I honestly have Padu on ignore because I don't want to keep reading negative posts... The thing for me is that because I am so good at keeping a track of every trade, saving every chart, when I review, I clearly see that the trades aren't where I think they should go. In the moment, something else happens, and the trades that I took are obviously not where I want them. I have a very good idea of what I want to do, but the chart, with my entries, clearly shows a deviation. Case in point (5 second chart on NQ). I short at A, but I know don't want to be shorting the break of swing low (yes it sometimes works, but not often enough, and there are better places to enter). It clearly fails, but you sometimes get rewarded for it, that it develops a bad behavior. I do the same thing at B, convinced its going lower, but of course the trade entry sucks. The second short close to B is better. At C, I'm very happy with the entry, but of course its a tiny profit. You could just slide up the stop incrementally, but sometimes you miss the 10 points and have to stop out at break even or even take a loss, which might have initially been a win... but sometimes you get 20 or 30 points profit. So you have to balance out the potential for a +20 trade with just taking +10 or having to end up with 0 even if you could have gotten +10. At D, its such a shit late entry that I exit right away. The double bottom, at a key level, is clear, and yet I wait until its so much higher to enter again. Its at least 15 or 20 seconds too late, and this lateness is exactly what sets up all the problems that you outline in your list. So what's my point? I've been at this game long enough to see vividly that the biggest problem is me. Things have to be done consistently, and there is a huge lack of consistency that is shining right in my face. So although I do agree with your list, trading is all about accepting the things you can't control, but making sure that the things you can control, you are doing with the utmost discipline. This means that after I put my trade on, I have no idea what will happen, but if the trade is properly entered, it has a better chance, and if its properly managed, then a profit can be extracted. I fully believe that once the right actions are taken, and you become focused on the process and not on the result, then the profits will follow.
Boom there it is the gold you have all been looking for.
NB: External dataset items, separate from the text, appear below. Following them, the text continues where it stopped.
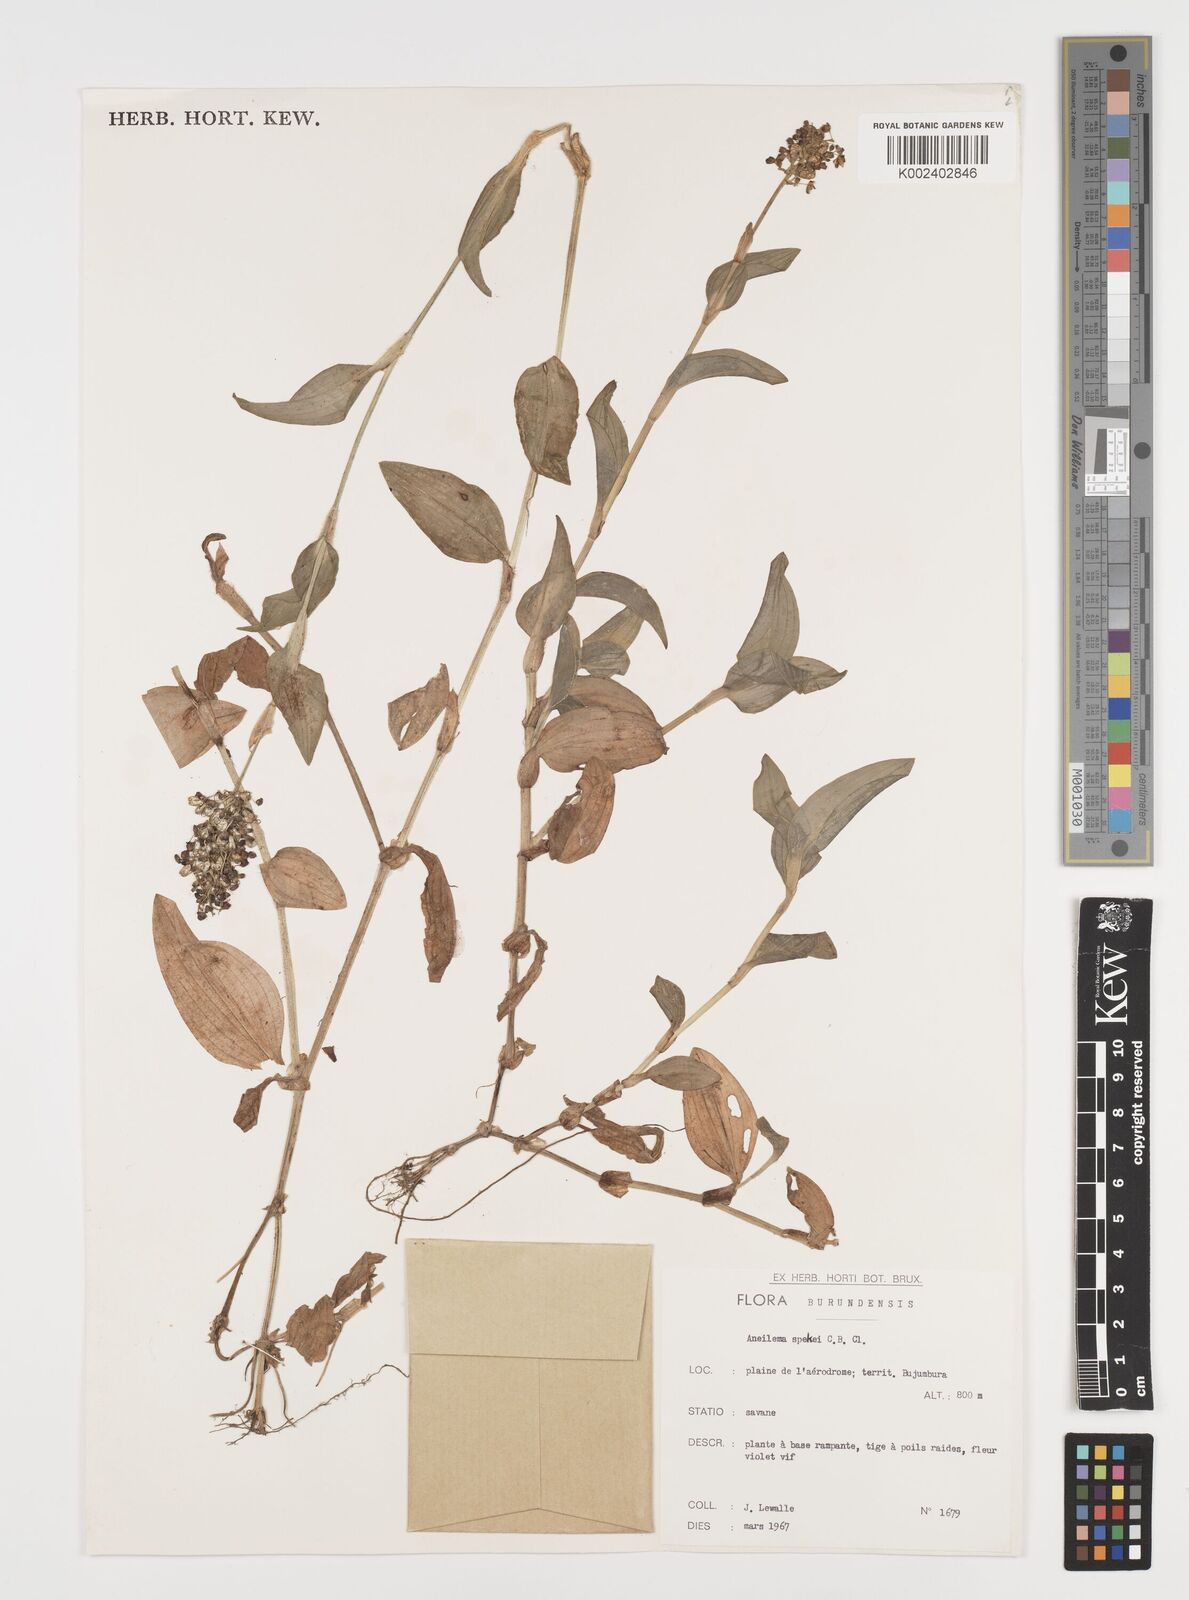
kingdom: Plantae
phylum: Tracheophyta
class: Liliopsida
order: Commelinales
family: Commelinaceae
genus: Aneilema
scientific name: Aneilema spekei
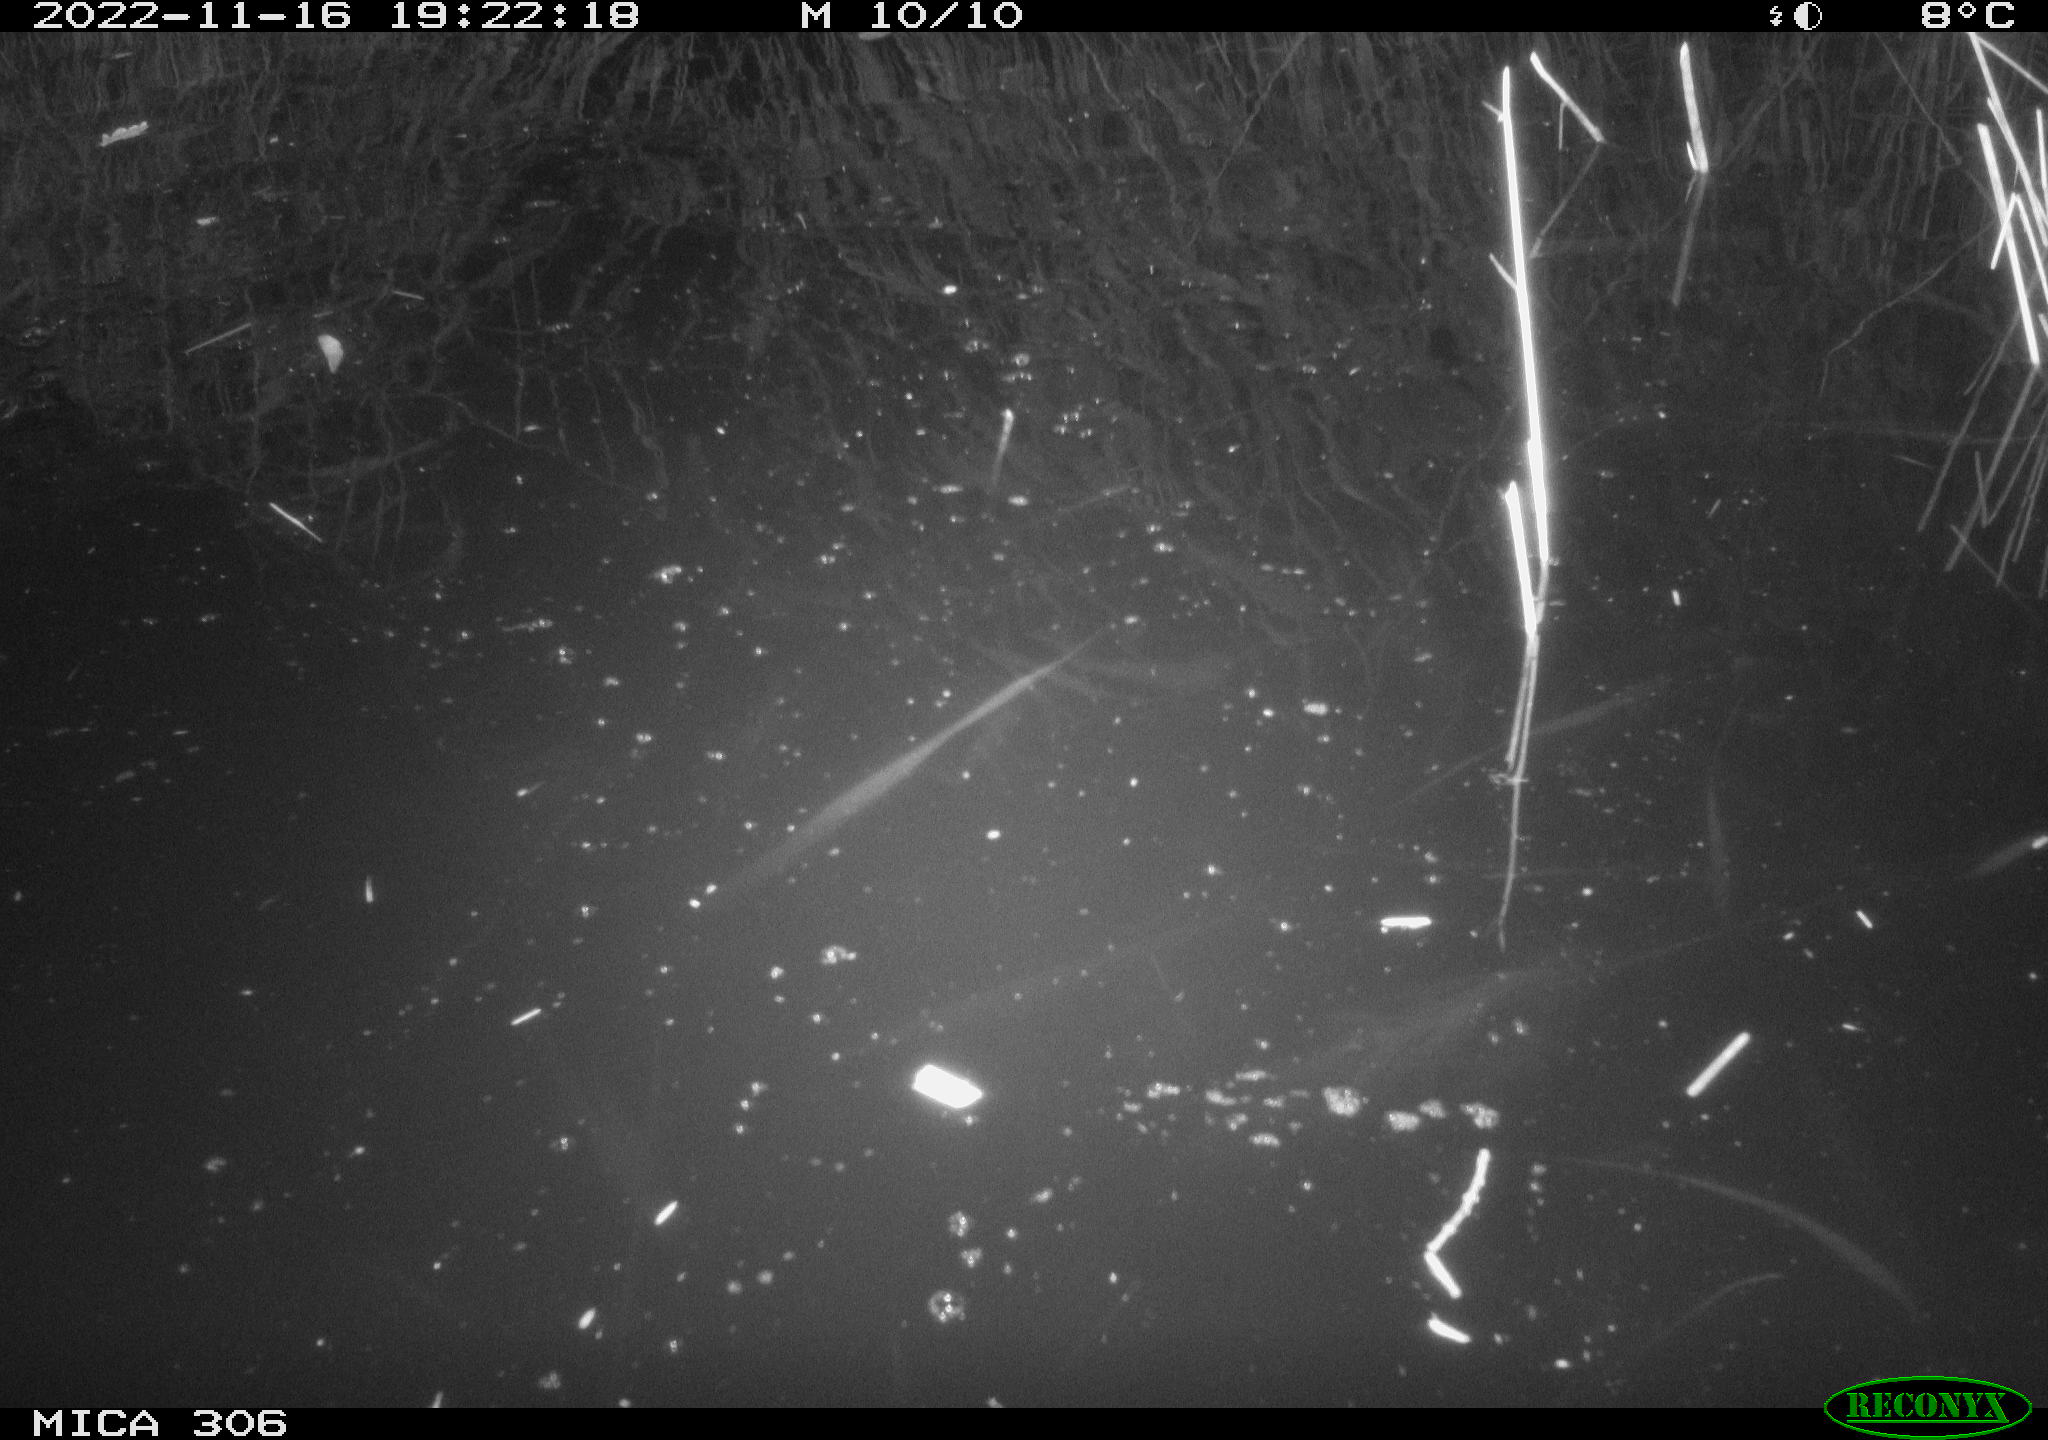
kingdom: Animalia
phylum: Chordata
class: Mammalia
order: Rodentia
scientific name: Rodentia
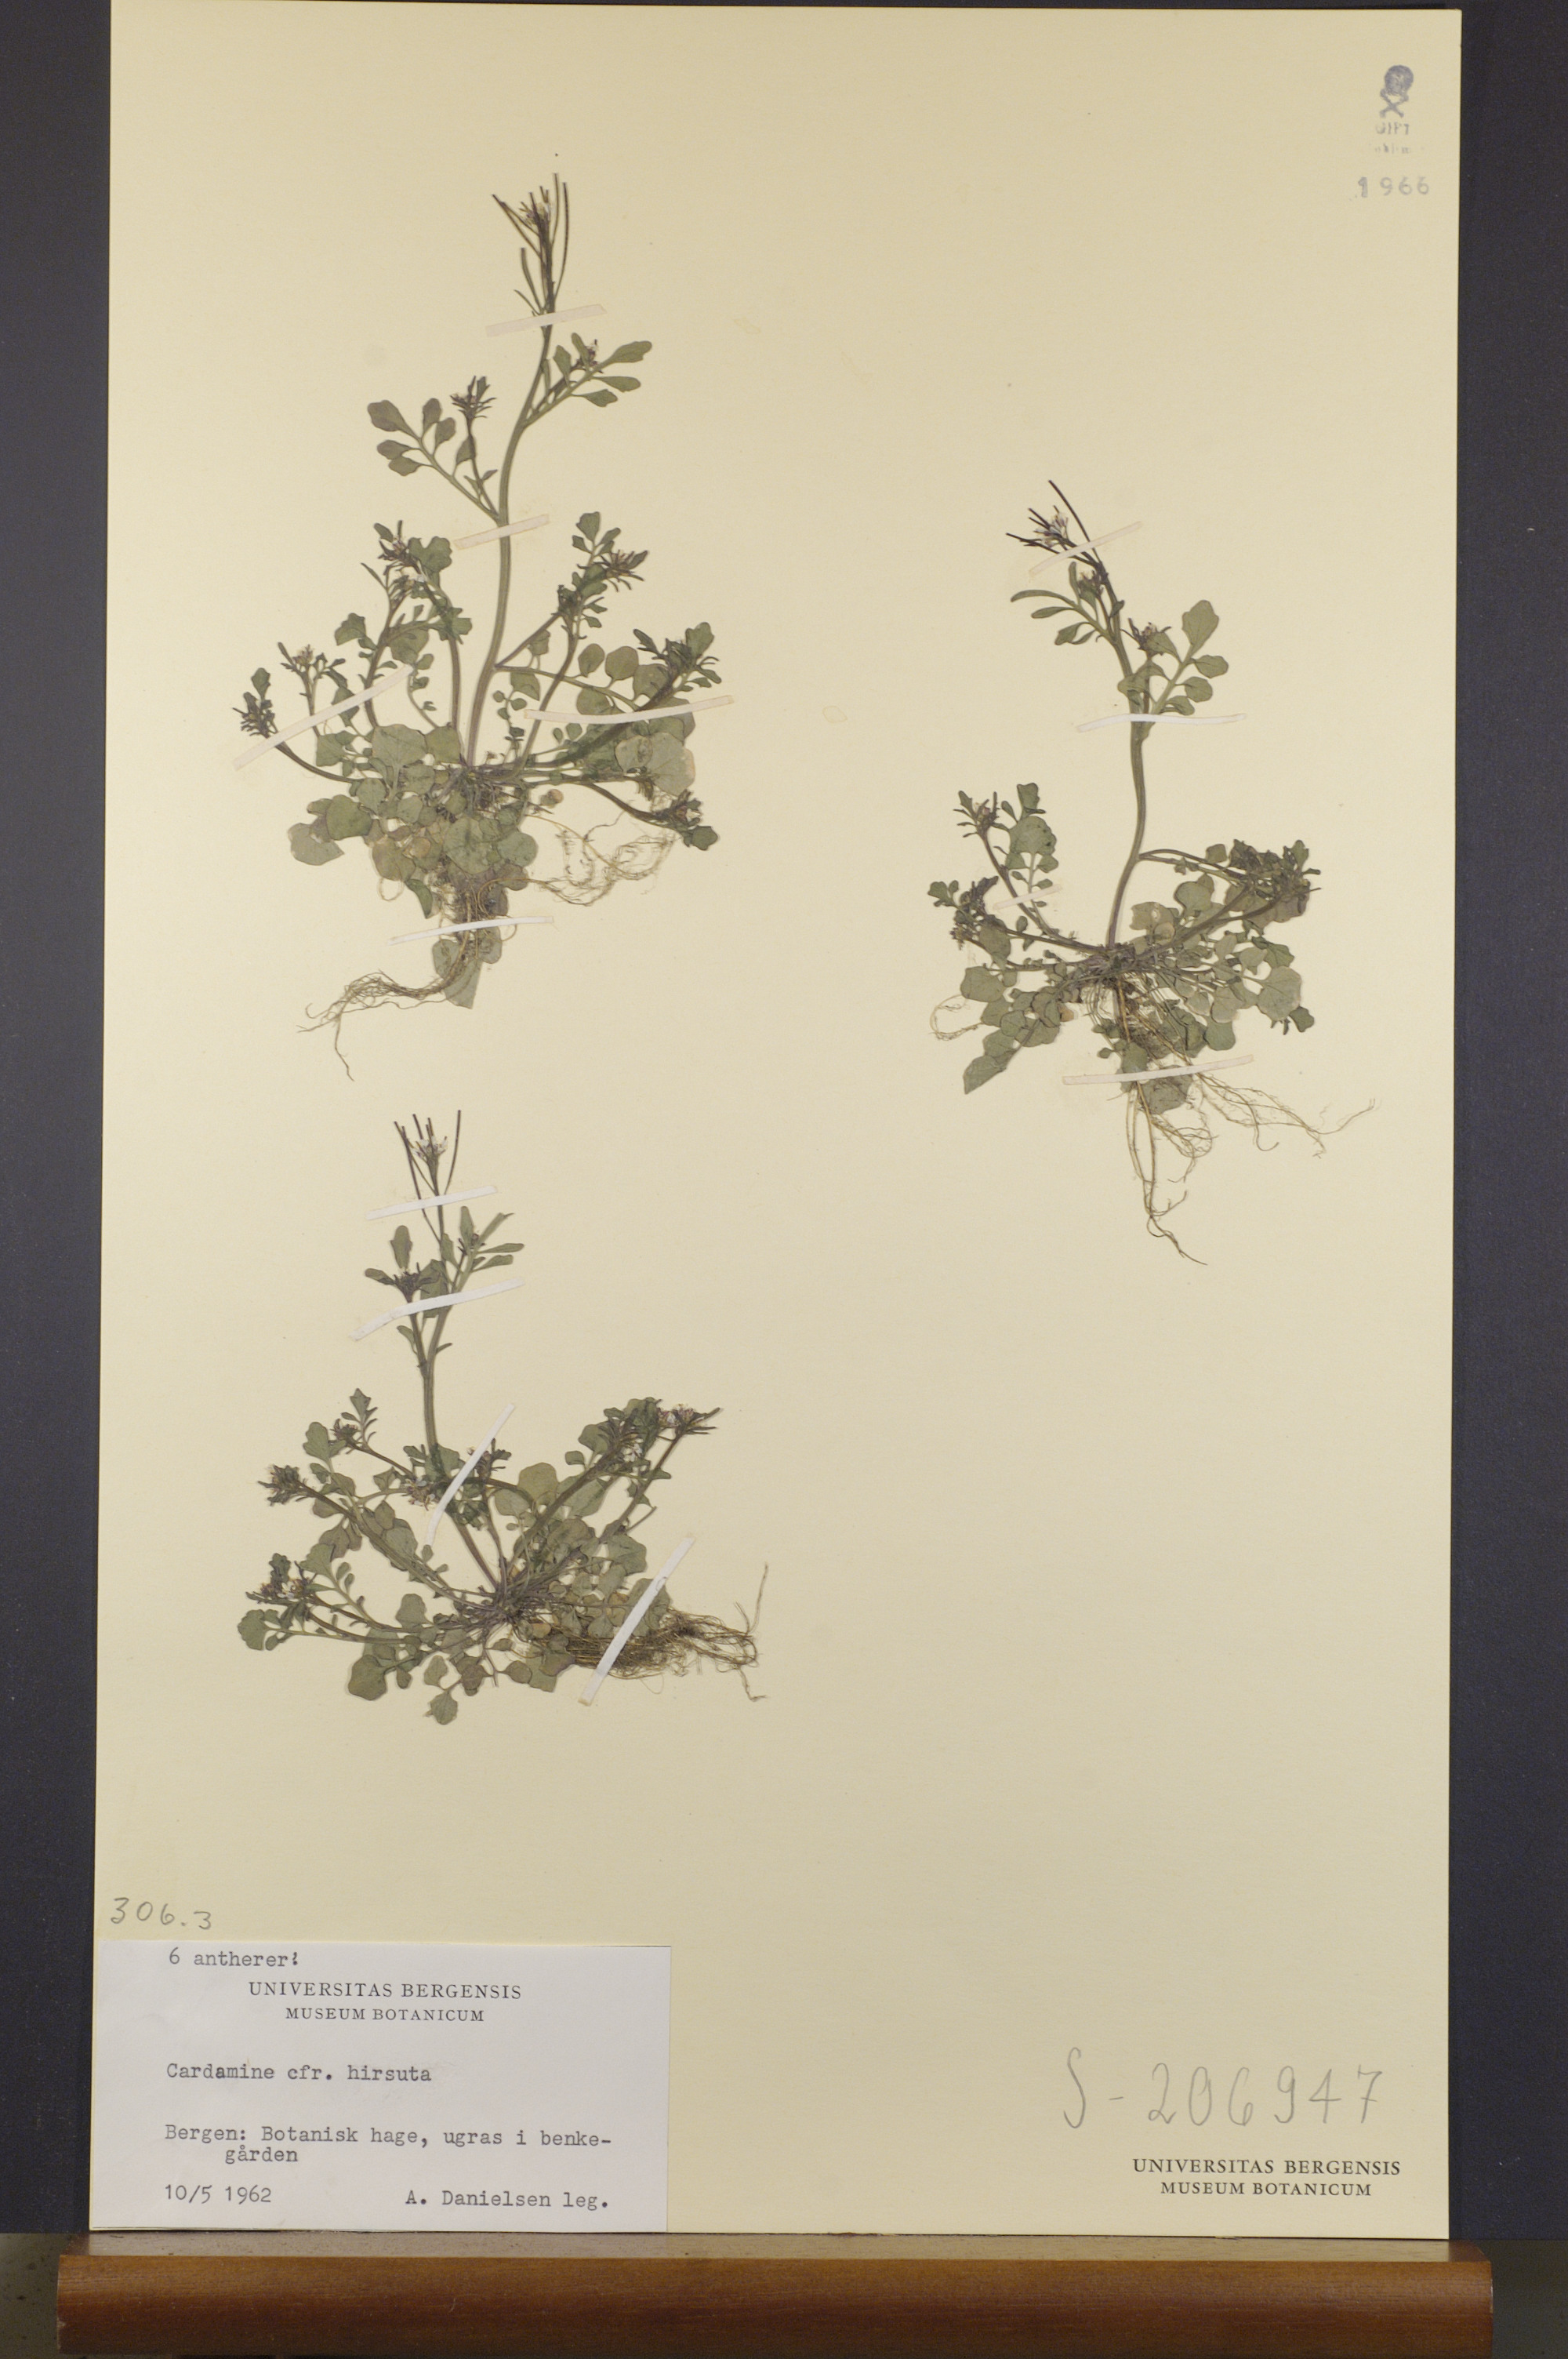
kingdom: Plantae
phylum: Tracheophyta
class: Magnoliopsida
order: Brassicales
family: Brassicaceae
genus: Cardamine
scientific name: Cardamine hirsuta
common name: Hairy bittercress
Newbies and even intermediate traders want to drink the kool aid get the hit feel like they gotta be do something all the time. Daytrading is the wrong place to be trying to punch out 20, 50 , ... trades a day. That's alot of places where it can go wrong with you driving the ship. Stats - is where it's at. Sure you enter your position saying yep high probability so what is that 60, 70 , 90% chance of making bank? You don't really know apart from it being high chance but what happens when every entry you take in a row is in the negative camp. Like black coming up on roulette a dozen times in a row. Make less decisions or automate and keep stats of your setups. IMHO swing/eod trading is where I think you can be successful. It's like being in the bomber whereas daytrading is like trench warfare 95% of the time.
@NoahA, What works for me is I keep a very tight reign on losses, never let them turn into big losses. I think most systems will work if you can keep the losses small. Best wishes to all.